Fig. 6.

Chondrocyte-derived osteoblastogenesis is affected by the loss of Ctnnb1 from HTCs. (A) Representative images of control and Ctnnb1^LOFHTC P0 specimens taken from the region below the chondro-osseous front. Immunofluorescent staining for Osx (red) and YFP (green), and DAPI staining for nuclei (blue). The dashed line indicates the position of the chondro-osseous border. The increase in DAPI-stained cells in the Ctnnb1^LOFHTC mutant reflects an increase in cellularity. Higher magnification images of the boxed regions with only the Osx (red) and YFP (green) signals are provided on the right, with double-positive cells marked by arrows. (B) Mean percentage of Osx⁺_(total) and YFP⁺_(total) cells relative to control. (C) The distribution of Osx⁺ YFP⁻ (perichondrial-derived) and Osx⁺ YFP⁺ (chondrocyte-derived) cells normalized with respect to the Osx⁺_(total) population (100%) of the control. (D) The distribution of YFP⁺ Osx⁺ (osteoblastic) and YFP⁺ Osx⁻ (non-osteoblastic) cells normalized with respect to the YFP⁺_(total) population (100%) of the control. (E) The mean percentage of Osx⁺_(total) and Runx2⁺_(total) cells relative to control. (F) The distribution of Runx2⁺ YFP⁻ (perichondrial-derived) and Runx2⁺ YFP⁺ (chondrocyte-derived) cells normalized with respect to the Runx2⁺_(total) population (100%) of the control. (G) The distribution of YFP⁺ Runx2⁺ (osteoblastic) and YFP⁺ Runx2⁻ (non-osteoblastic) cells normalized with respect to the YFP⁺_(total) population (100%) of the control.
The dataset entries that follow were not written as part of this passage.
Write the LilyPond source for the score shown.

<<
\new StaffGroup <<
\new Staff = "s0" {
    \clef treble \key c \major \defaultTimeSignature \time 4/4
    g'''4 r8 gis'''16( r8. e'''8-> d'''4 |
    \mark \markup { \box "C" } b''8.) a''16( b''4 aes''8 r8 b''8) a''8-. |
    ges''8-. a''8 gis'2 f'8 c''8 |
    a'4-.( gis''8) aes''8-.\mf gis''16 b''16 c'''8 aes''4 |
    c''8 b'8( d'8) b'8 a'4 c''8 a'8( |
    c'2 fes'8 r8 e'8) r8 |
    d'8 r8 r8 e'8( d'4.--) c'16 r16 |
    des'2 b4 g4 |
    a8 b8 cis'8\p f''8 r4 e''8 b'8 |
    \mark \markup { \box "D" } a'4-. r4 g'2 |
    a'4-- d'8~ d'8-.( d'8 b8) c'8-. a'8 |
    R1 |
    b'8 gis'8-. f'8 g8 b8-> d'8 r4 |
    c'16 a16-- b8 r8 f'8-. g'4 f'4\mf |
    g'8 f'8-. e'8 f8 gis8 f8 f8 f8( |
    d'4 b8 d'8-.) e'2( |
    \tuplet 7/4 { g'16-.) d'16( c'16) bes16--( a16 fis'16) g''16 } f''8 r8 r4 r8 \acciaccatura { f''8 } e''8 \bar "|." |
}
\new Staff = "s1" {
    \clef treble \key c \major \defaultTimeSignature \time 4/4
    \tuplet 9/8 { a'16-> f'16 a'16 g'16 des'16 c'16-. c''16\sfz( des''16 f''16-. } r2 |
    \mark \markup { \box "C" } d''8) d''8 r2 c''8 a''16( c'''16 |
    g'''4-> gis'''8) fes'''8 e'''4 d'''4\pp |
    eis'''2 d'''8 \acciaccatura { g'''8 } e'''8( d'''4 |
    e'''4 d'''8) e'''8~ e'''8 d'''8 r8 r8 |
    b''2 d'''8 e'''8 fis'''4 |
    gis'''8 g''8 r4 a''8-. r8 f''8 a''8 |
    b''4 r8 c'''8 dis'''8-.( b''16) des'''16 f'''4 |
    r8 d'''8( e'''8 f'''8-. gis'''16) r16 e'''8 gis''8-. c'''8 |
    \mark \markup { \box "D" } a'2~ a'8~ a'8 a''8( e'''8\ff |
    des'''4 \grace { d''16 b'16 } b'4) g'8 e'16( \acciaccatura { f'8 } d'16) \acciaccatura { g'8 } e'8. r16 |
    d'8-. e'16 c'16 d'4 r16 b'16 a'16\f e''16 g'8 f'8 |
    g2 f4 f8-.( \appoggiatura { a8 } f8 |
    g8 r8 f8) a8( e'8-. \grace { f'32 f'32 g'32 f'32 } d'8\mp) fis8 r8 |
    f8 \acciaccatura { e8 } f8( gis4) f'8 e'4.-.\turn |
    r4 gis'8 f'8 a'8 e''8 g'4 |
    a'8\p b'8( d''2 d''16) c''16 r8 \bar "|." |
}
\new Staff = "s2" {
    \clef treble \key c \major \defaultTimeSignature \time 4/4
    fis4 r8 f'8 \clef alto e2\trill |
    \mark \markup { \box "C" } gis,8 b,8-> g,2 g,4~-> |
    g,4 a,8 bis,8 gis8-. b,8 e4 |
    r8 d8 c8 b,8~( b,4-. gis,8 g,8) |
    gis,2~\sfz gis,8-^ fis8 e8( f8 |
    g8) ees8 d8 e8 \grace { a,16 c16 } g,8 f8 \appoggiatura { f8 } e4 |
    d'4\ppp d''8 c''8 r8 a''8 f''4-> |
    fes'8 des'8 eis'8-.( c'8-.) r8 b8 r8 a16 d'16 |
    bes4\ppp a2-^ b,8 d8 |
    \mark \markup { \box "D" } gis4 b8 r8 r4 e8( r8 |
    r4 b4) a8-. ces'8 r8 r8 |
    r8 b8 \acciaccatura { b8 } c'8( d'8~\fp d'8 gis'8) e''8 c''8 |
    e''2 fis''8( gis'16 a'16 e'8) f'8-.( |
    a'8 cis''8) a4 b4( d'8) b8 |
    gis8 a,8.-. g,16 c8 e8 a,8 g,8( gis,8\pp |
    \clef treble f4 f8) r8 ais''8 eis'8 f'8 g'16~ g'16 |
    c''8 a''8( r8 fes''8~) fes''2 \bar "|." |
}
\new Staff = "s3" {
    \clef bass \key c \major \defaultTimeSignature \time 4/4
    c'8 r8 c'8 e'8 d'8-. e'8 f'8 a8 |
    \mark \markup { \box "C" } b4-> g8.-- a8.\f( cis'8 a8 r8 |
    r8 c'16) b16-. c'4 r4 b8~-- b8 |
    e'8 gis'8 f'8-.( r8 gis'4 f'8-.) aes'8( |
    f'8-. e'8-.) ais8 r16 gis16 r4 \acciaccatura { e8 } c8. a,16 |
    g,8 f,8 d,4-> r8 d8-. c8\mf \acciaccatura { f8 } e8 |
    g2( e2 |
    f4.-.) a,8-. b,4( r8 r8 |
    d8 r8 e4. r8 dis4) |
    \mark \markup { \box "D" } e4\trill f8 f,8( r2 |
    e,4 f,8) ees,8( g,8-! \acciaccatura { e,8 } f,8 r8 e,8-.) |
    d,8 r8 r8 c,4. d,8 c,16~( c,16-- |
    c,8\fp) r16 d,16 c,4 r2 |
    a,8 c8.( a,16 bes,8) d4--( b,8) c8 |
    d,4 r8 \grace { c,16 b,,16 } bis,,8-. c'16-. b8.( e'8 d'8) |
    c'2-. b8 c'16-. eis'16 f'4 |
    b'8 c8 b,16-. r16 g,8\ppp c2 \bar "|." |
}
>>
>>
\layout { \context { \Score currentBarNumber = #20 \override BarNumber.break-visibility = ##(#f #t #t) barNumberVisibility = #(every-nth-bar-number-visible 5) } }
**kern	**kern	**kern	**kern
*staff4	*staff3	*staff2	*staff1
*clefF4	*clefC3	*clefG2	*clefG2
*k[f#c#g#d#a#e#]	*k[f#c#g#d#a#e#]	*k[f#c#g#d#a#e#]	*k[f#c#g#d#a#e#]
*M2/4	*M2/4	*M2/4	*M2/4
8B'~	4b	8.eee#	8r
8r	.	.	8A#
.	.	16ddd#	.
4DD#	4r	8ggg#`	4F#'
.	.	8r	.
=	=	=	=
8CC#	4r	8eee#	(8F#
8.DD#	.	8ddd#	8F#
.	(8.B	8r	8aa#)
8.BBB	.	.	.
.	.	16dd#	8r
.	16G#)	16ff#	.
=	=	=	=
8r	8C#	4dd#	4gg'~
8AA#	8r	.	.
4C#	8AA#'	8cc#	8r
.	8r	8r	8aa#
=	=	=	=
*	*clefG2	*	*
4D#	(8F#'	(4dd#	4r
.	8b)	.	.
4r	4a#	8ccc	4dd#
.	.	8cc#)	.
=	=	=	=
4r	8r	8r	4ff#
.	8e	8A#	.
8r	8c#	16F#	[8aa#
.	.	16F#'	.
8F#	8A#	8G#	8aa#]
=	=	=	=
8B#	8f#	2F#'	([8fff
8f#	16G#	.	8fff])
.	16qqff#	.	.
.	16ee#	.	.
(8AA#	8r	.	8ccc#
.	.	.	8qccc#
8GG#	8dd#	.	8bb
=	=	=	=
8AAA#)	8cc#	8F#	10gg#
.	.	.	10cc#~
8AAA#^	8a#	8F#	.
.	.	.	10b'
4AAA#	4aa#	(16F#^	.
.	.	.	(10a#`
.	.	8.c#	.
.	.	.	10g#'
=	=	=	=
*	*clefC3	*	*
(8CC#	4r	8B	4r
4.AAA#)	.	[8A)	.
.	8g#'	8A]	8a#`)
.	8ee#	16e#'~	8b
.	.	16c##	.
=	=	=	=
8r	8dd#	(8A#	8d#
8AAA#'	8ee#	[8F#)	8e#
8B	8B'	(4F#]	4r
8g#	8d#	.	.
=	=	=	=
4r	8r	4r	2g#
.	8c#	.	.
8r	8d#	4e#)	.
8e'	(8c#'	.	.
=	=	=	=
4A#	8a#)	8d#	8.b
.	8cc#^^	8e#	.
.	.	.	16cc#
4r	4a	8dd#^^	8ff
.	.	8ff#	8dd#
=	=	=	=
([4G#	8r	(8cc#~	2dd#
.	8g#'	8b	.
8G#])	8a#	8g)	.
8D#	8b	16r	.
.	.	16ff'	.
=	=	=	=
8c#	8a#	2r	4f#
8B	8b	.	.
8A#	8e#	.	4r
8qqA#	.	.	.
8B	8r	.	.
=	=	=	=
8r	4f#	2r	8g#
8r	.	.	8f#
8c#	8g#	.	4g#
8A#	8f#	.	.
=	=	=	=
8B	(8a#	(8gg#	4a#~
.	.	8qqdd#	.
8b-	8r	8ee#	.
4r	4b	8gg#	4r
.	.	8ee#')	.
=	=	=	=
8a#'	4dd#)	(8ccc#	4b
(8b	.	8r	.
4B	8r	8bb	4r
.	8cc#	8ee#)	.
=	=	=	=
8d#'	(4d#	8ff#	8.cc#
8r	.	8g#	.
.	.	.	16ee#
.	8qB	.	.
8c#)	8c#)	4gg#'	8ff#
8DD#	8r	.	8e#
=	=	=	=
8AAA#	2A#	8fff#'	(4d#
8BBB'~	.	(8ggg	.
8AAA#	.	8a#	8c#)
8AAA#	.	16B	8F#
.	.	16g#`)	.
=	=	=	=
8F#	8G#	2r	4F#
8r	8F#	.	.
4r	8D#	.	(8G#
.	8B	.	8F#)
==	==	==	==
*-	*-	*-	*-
Cells for B-D were counted within the region indicated by the thin white line in A, and for E-G in a square of the same size on three or four sections per specimen and genotype. Control is Ctnnb1^fl/+;Col10a1-Cre⁺;Rosa^YFP/+; Ctnnb1^LOFHTC is Ctnnb1^lacZ/fl;Col10a1-Cre ⁺;Rosa^YFP/+. (B,E) **P<0.01, ***P<0.001. The number of specimens analyzed (n) is indicated within the bars. Error bars indicate s.d.